Stirling Outshines World-Class Field

By Matthew Snyder

The Sackler Museum project began for architect James Stirling in 1979, when Harvard's Building Committee selected him out of a pool of over 70 architects.

At one point in the interviewing process, Gleason Professor of Fine Arts Seymour Slive, the committee's chairman, asked Stirling what his favorite museum was. The answer: The Dulwich Art Gallery in England, designed by Sir John Soane.

Impressed by the unusual answer, as well as Stirling's previous works, the Building Committee gave him the nod.

But the work had only just begun. Stirling immediately received a 234- page set of guidelines detailing all the zoning regulations and the stringent usage requirements for the museum.

"The program was unique in the sense that 50 percent of the space was for public and 50 percent for private uses," said Stirling, adding that the project was quite detailed.

"Architecture is always a situation of compromise," he said. "The principal requirements were met although some were modified.... The clients were delightful, not difficult and sympathetic to our problems."

Stirling was born in Glasgow, England in 1926. A year later, his family moved to Liverpool, where his father worked as a nautical engineer.

Stirling's first architectural accomplishments came in partnership with James Gowan from 1955 to 1963. Jointly they designed the highly acclaimed Leicester University Engineering Building.

A number of other successful projects followed for Stirling: the Cambridge University History Faculty Building (1964-67), the Residential Expansion of St. Andrew's University in Scotland (1964-68), and Queen's College, Oxford's Florey Building (1966-71).

Stirling's British jobs dried up after the Florey Building, but he found a more receptive audience in West Germany. To date, the Germans have comissioned 10 works from Stirling and his partner since 1971, Michael Wilford.

The most highly regarded of Stirling's West German works is the Neue Staatsgalerie in Stuttgart. Avant-garde critics of architecture have lauded the new museum addition.

Stirling has had some exposure in the United States as well.

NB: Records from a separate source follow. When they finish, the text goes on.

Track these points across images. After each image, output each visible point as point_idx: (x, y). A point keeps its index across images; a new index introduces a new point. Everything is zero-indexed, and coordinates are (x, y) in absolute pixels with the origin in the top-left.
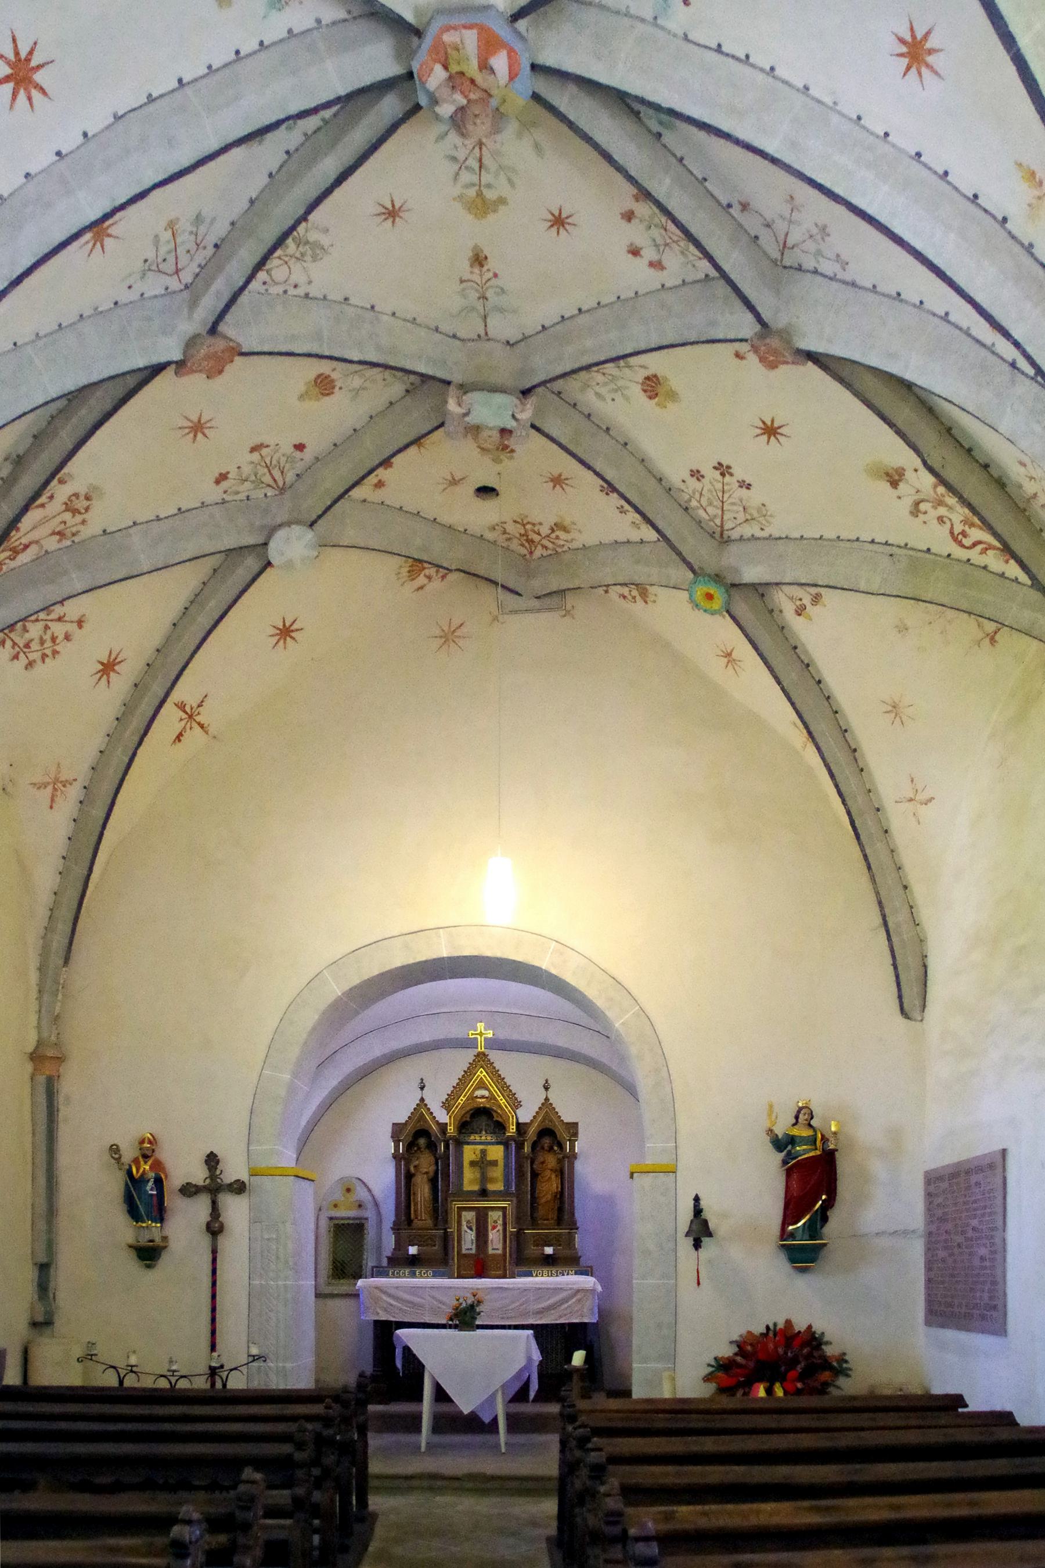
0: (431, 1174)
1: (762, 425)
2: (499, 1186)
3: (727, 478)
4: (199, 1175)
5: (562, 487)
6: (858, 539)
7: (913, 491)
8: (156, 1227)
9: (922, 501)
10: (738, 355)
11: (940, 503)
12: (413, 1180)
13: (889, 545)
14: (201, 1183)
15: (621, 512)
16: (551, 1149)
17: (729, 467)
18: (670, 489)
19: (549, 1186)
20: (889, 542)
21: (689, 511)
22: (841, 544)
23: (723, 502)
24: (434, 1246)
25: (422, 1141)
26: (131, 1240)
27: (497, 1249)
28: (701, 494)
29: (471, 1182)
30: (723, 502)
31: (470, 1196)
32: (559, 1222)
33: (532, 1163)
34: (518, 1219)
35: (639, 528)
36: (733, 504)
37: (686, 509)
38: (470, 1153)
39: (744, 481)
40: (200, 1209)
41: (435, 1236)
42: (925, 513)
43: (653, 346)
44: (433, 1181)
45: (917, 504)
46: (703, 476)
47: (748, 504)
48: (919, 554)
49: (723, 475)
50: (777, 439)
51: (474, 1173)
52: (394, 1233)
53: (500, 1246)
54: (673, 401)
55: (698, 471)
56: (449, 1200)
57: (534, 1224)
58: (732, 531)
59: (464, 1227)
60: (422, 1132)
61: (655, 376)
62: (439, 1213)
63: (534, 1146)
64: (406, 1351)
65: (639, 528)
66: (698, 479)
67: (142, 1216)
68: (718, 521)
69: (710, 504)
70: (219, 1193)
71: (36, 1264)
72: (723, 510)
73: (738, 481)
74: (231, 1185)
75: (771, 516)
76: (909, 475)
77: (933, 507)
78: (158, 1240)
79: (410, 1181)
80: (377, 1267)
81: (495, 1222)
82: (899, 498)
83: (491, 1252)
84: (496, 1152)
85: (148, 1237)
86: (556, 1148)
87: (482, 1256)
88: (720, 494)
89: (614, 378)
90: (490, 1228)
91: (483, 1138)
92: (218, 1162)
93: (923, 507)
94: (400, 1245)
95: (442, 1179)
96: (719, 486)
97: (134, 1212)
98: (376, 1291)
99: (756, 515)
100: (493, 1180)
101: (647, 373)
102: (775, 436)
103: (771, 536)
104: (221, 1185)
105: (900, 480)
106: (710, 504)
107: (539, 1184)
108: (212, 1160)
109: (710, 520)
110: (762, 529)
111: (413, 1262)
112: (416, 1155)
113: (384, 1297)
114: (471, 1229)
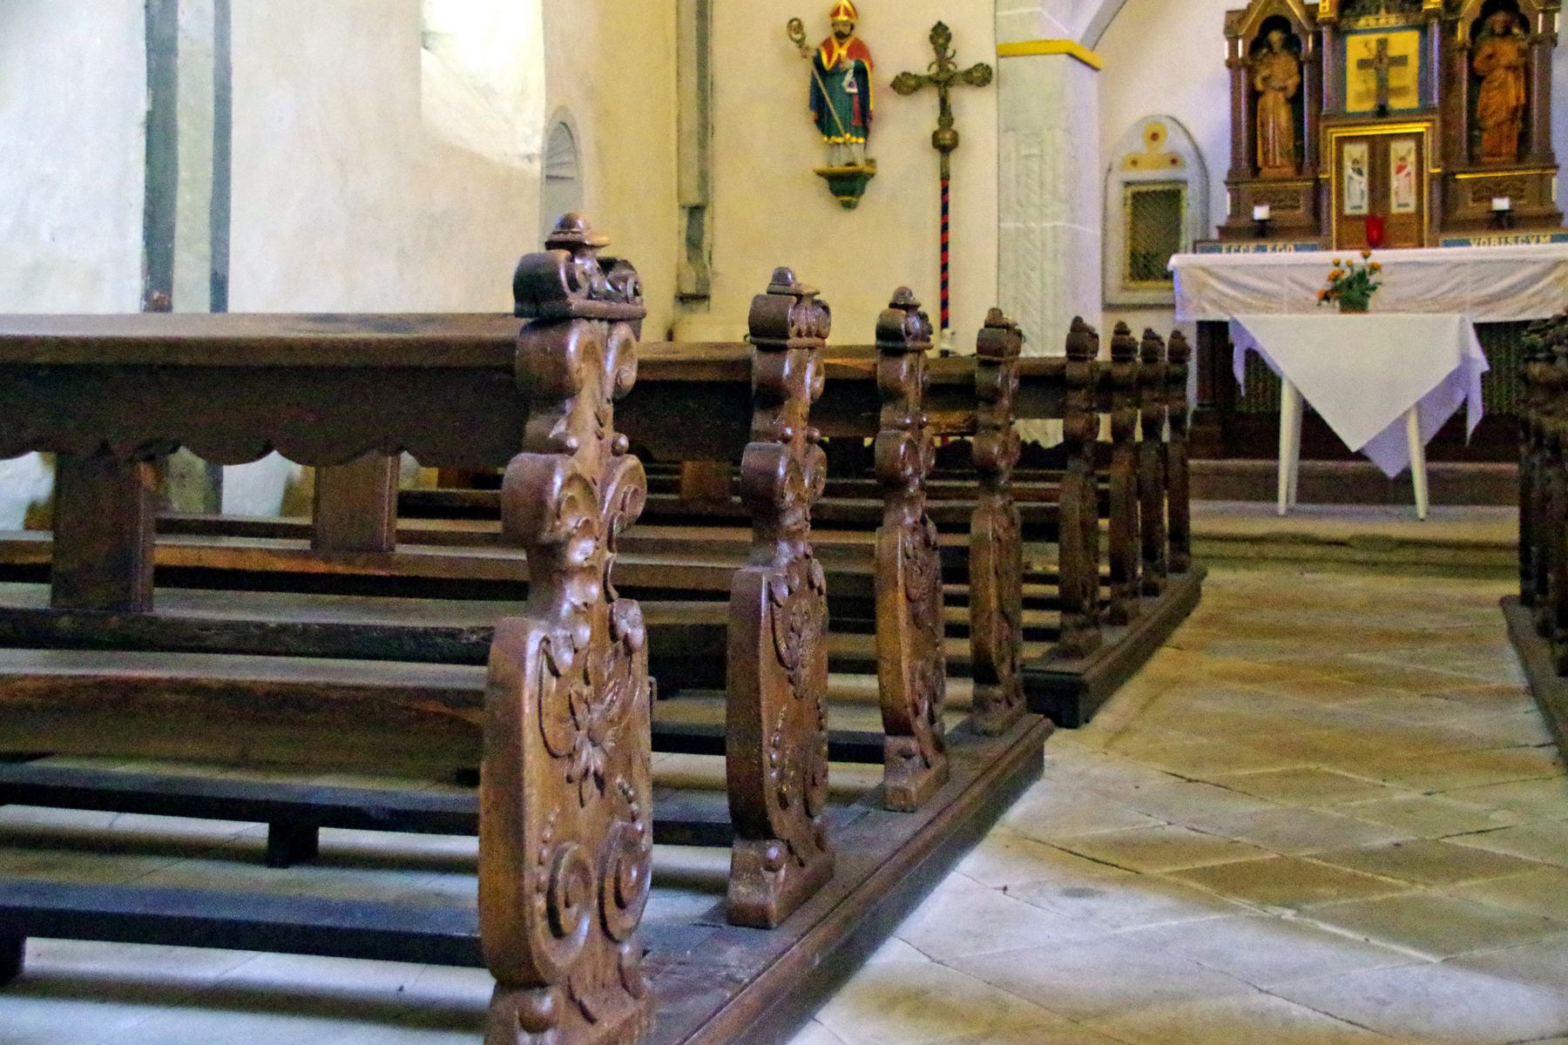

Besides teaching architecture as a visiting critic at Yale, he designed M.D. Anderson Hall at Rice University, completed in 1981.

Plans for a Columbia University chemistry building which he designed are currently on hold, but his Cornell University Performing Arts Center is expected to be completed next year.

Stirling has won several distinguished architectural awards, including the British Royal Gold Medal for Architecture in 1980 and the $100,000 Pritzker award in 1981.